Facebook's own shift from live-video to longer form video from publishers means that they see opportunity in the quality content space more so than than quick-hit live content (the site has seen a massive decline in public sharing/content creation from users as well).
Yes, people do want to watch online video. But they want to watch high-quality online video. They want to watch epic TV like Game of Thrones, The OA, Westworld and The Man in the High Castle (to name a few of my personal favourites). While the research is a year old (and with a younger focus not necessarily indicative of the entire population), this study that says millennials primarily want to watch TV shows, full-length movies, music videos and sports. At the very least, I'd guess that they want that studio-quality content.
If ads were so great and something users actually wanted, YouTube wouldn't be getting rid of 30s unskippable ads. And of those 1 billion hours watched per day mentioned earlier, how many of those hours are ads? How many of those are ads that are watching willingly vs unwillingly? And if those ads were really so great, would YouTube really have rolled out YouTube Red (Ad-free), or YouTube TV (that's almost exclusively quality network content)?

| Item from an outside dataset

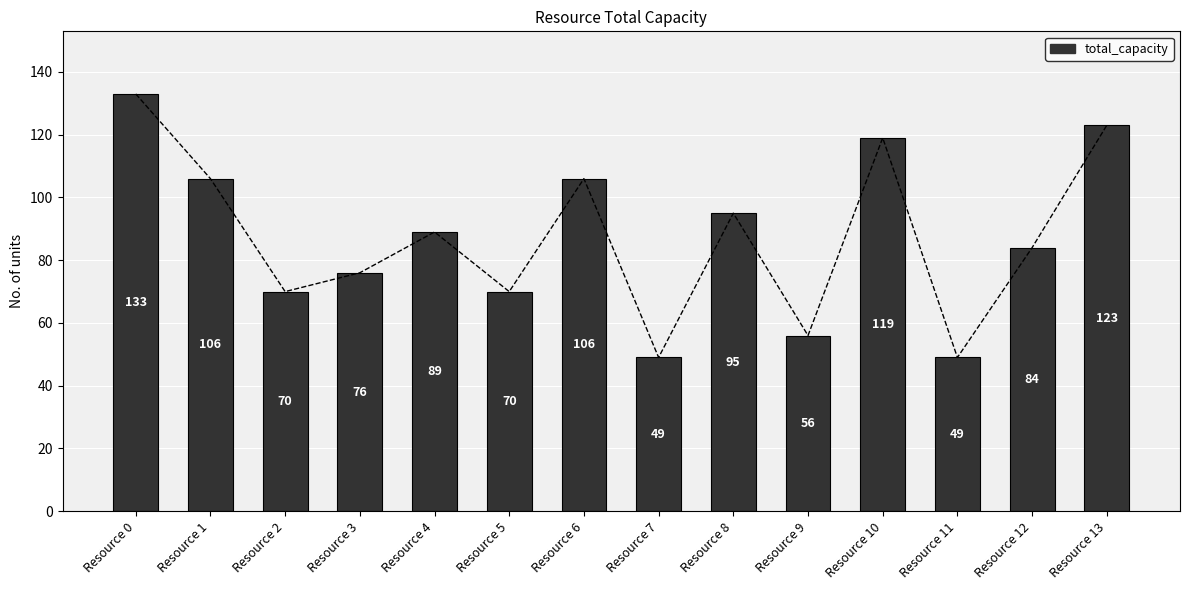

The chart shows a value of 91 at Resource 9. True or false?

False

A few years ago I did a research project to better understand what the completion rate of some client videos was (and which videos were most likely to be completed). After going through all of the available data on video completion for both YouTube and Facebook, across about 20 different clients, I found that video length didn't matter. What mattered was the level of quality of the video. It's not surprising that the big, beautiful pieces of storytelling content were mostly likely to have the highest completion rate, while short promotional pieces (or ones that were overly commercial) had much lower completion rates.
So what does it all mean?
Video shouldn't be the default answer for every online campaign or publishing approach.
It should be a carefully considered aspect, and advertisers should ensure it's relevant to the audience and material. And if video will be produced, ensure that there is enough budget to actually produce a piece of quality content. Otherwise, you'll end up the laughing stock of the internet.